• **Brano**:
- - - -

LAROMA24.IT (Federico Baranello) – La storia dell’Associazione Sportiva Roma regala sempre pagine emozionanti, spesso eroiche. È così anche per questa vicenda che ha come protagonista Luciano Panetti, estremo difensore giallorosso per sei stagioni a partire da metà degli anni ’50.
Originario di Porto Recanati, ove nasce il 13 luglio del 1929, approda al Modena in serie B nel 1952. Tra i cadetti avviene la sua consacrazione e la Roma lo chiama nel ’55.
Portiere grintoso, senza paura, che non disdegna la classica uscita “a valanga” pur di far suo il pallone. Il primo “Puma” della storia giallorossa, così soprannominato per le doti funamboliche tra i pali. Le sue urla ai compagni di difesa sono epiche.
Nella sua prima stagione nella capitale entra subito nel Cuore dei tifosi per la grinta che dimostra in campo. E proprio verso il finire della prima stagione, il 29 aprile 1956 contro la Fiorentina all’Olimpico, si rende protagonista, suo malgrado, di un episodio leggendario. Un episodio che oggi definiamo d’altri tempi. Mentre il risultato è di 1-0 in favore della compagine giallorossa, gol di Da Costa, Panetti si scontra con l’attaccante viola Virgili. Il numero uno giallorosso riporta una frattura al malleolo. Lui decide di rimanere in campo, vista l’impossibilità di poter fare sostituzioni. Il regolamento lo consentirà a partire solo dal 1965. Il medico gli fa un’iniezione per il dolore. Inoltre dietro la porta, vicino al palo, viene sistemato un secchio con del ghiaccio nel quale infila la caviglia di tanto in tanto. “Per tutto il secondo tempo la Fiorentina ha giocato contro un portiere azzoppato”(Cit. L’Unità, 30 aprile 1956”) e, nonostante ciò, disputa una buonissima partita pur dovendosi arrendere alla conclusione del pareggio proprio di Virgili.

- - - -

• **Dati da analizzare**:

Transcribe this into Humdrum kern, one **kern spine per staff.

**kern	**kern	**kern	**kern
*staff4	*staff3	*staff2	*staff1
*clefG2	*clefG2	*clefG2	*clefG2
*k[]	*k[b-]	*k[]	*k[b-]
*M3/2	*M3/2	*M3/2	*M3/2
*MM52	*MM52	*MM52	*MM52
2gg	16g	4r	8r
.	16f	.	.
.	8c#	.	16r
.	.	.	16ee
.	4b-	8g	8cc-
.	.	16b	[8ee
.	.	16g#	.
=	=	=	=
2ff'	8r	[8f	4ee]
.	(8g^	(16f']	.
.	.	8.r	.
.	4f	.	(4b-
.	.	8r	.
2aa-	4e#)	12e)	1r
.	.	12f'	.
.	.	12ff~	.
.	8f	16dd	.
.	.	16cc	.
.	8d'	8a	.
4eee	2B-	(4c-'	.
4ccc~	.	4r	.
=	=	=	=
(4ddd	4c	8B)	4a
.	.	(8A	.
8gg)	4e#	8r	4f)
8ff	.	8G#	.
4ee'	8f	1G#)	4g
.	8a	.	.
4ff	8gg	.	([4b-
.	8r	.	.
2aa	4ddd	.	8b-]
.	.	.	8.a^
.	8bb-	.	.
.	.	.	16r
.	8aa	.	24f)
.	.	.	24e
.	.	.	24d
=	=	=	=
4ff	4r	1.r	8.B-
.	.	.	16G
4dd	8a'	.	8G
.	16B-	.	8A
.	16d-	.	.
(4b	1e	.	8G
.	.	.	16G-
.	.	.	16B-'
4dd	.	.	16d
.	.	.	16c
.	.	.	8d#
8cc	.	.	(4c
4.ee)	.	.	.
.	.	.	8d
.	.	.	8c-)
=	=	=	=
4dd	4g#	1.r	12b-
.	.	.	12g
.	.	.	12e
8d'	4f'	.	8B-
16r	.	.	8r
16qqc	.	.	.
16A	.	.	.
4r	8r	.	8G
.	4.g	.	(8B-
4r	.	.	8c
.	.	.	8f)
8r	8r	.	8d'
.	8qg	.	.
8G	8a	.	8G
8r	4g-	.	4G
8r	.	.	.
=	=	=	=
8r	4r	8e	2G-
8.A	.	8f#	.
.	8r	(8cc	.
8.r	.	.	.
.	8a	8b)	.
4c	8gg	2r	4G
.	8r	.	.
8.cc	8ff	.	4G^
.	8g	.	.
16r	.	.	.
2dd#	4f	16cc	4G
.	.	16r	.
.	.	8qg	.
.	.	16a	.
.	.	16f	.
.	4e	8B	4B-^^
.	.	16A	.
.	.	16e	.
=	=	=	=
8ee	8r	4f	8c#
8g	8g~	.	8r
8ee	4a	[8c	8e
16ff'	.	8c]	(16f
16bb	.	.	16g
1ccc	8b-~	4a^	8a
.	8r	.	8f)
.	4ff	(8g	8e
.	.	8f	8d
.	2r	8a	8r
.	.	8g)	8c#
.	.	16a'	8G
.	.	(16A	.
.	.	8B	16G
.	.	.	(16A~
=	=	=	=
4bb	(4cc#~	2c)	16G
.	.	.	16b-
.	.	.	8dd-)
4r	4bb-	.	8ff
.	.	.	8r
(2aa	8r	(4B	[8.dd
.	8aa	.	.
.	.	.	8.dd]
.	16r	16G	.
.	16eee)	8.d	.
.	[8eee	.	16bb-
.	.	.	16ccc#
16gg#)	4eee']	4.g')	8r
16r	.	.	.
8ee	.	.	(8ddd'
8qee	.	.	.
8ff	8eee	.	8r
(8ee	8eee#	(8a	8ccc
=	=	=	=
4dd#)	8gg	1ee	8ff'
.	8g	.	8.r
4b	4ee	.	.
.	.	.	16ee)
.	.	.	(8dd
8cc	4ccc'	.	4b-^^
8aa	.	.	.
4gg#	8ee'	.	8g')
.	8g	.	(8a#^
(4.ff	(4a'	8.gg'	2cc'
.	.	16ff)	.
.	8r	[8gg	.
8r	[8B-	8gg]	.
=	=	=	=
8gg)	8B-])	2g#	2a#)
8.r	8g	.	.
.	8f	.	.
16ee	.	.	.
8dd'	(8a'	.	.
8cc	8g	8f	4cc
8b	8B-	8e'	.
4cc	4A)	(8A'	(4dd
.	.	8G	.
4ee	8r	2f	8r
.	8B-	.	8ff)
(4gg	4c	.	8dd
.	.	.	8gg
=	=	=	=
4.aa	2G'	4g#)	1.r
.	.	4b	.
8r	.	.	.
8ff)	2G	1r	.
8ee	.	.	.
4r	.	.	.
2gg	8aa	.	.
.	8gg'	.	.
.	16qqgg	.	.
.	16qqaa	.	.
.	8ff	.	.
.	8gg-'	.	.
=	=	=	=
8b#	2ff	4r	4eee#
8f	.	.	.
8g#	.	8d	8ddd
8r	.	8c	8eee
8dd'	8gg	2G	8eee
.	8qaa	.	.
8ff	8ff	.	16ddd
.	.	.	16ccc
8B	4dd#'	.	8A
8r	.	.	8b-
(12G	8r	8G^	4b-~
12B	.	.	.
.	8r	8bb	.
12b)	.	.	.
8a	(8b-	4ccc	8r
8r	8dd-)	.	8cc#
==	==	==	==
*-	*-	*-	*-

- - - -

• **Consegna**:
Rispondi in base al brano su Luciano Panetti:
1. In quale località è nato Panetti?
2. Con quale soprannome è ricordato per le sue doti tra i pali?
3. Quale infortunio riporta nello scontro con Virgili?

• **Risposta attesa**:
1. Panetti è nato a Porto Recanati.
2. È ricordato come il primo "Puma" della storia giallorossa.
3. Riporta una frattura al malleolo.